Starting out as a 29-year-old attorney, Kamala’s rise relied on the Pacific Heights coterie of Democratic power brokers, her ascendancy punching through immutable barriers erected in the paths of the unanointed. From junior senator, Harris rose in just three years to serious candidate for the Democratic nomination, infused with the financial and familial wishes of the Bay Area machine and the San Franciscan billionaire’s row.
The “Tony Blair of San Francisco,” Kamala connects to every synapse of the Democratic Party’s nervous system. Before faltering, her “For The People” campaign magnetized the party’s billionaire backers, and brahmins like Senator Dianne Feinstein (D-Calif.) and House Speaker Nancy Pelosi (D-Calif.)

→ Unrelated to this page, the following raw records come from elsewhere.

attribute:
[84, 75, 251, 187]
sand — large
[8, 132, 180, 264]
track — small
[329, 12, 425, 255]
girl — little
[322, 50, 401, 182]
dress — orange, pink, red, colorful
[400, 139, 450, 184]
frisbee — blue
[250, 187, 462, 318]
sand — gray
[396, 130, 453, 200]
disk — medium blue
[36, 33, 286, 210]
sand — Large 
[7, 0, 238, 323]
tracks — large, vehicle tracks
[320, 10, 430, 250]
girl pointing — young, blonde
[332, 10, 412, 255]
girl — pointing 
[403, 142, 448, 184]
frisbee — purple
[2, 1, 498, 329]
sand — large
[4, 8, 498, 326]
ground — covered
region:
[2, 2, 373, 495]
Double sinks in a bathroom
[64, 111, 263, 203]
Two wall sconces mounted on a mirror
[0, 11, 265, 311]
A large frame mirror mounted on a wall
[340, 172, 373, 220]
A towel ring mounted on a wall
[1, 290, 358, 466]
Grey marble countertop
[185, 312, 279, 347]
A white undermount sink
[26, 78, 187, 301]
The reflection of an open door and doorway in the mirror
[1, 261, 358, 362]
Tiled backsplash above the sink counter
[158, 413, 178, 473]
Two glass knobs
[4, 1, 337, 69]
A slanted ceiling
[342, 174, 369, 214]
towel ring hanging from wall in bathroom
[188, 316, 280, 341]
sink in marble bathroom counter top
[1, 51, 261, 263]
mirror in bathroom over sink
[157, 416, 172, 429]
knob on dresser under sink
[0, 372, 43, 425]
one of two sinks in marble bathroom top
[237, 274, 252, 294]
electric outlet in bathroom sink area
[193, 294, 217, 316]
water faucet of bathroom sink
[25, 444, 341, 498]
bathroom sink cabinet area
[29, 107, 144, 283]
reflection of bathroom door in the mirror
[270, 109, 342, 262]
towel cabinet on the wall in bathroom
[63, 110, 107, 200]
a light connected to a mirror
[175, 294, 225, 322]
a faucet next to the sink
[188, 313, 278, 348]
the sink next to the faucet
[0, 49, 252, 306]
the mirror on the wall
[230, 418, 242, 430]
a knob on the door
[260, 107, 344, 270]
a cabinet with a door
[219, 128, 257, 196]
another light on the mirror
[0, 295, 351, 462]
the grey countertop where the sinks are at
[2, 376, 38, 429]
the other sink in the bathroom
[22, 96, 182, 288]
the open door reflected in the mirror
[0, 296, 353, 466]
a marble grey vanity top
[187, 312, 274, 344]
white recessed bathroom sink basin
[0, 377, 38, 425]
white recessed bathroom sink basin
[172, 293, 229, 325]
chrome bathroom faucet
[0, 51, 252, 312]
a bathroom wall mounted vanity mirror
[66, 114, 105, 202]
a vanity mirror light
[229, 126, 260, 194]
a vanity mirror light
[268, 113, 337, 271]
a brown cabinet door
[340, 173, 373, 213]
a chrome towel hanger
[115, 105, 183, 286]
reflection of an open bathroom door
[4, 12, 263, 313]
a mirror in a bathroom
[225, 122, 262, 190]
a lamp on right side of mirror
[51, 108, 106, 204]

If elected, a Biden-Harris Administration would place Kamala within one heartbeat of the presidency.
As prominent Democratic insiders speculated last year, concerns with Joe Biden’s age seeped beneath the grassroots, and vined atop the party’s canopy. Only when Biden’s nomination was of convenience, did those concerns mute.
Indeed, a subject now verboten among Democratic elites is the question of their nominee’s mental fitness. Biden’s cognitive slowing again once uttered, now shushed, despite more than half of Democrats saying it is important their nominee publicly addresses questions about his cognitive health.
Biden has assured his party that he is a placeholder, his presidential tenure limited to one term, his job: unseat President Trump and hand the party over to new blood.
Yet, the question must be asked: Why would the Democratic establishment wait four years to anoint their preferred Kamala Harris not only as party leader but as the first female president?
If Biden is elected, the qualities which attracted the Democratic establishment to his once unlikely candidacy would be made defunct. Kamala Harris would be one step from the presidency.
Allowing Biden to serve a full four years would mean the establishment’s deeply unpopular candidate then having to fight and win the 2024 election in which the Pacific Heights set, for all its financial might, gets the same number of votes as an electorate with whom Kamala is wildly unpopular.
A higher percentage of Americans believe shape-shifting lizards control mankind than the percentage of Democratic primary voters convinced Kamala Harris is suited to the White House.
For good reason. Kamala’s worldview shoots far beyond middle America. Kamala is for decriminalizing border crossings. She wants to ban fracking, nixing 6 million energy jobs—600,000 of those in Pennsylvania alone. She helped bail out rioters. San Francisco is not America.
Over the last four years of official “resistance,” the Democratic establishment cooked phony Russian and Ukrainian fables and unsuccessfully impeached the duly elected president of the United States, all in a bid to overturn the 2016 election.
Would this suggest with considerable logical force that the establishment, giddy on Trump’s defeat, would remove an addled President Biden and install Kamala Harris before the first kindling of spring?
Americans would do well to ask: Why not?